* [What is being asked]
Present exactly, and only, the lines running from the line that contains "identificatie mogelijk maakt." through the end of the entries below.

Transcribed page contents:
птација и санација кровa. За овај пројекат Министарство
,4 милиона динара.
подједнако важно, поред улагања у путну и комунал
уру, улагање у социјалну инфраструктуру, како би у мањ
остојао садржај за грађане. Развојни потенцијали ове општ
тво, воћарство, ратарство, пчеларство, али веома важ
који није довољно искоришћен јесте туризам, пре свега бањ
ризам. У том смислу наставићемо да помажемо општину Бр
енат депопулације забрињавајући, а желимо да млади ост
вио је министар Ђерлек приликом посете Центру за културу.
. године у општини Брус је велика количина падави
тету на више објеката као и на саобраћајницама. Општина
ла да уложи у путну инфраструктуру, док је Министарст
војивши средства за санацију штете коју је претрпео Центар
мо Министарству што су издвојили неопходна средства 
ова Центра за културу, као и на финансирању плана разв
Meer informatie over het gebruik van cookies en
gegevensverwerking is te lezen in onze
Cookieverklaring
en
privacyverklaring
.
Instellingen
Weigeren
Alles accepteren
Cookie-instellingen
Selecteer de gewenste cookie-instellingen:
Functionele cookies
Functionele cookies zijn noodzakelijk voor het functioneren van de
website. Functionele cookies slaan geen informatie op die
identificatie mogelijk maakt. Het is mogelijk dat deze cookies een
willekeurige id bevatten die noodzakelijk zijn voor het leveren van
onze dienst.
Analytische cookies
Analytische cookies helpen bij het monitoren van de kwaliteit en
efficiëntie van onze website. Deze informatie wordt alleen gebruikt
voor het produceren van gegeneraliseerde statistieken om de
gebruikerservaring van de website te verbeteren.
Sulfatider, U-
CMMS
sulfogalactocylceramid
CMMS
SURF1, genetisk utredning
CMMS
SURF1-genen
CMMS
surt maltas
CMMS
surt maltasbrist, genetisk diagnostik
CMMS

* [Final answer]
identificatie mogelijk maakt. Het is mogelijk dat deze cookies een
willekeurige id bevatten die noodzakelijk zijn voor het leveren van
onze dienst.
Analytische cookies
Analytische cookies helpen bij het monitoren van de kwaliteit en
efficiëntie van onze website. Deze informatie wordt alleen gebruikt
voor het produceren van gegeneraliseerde statistieken om de
gebruikerservaring van de website te verbeteren.
Sulfatider, U-
CMMS
sulfogalactocylceramid
CMMS
SURF1, genetisk utredning
CMMS
SURF1-genen
CMMS
surt maltas
CMMS
surt maltasbrist, genetisk diagnostik
CMMS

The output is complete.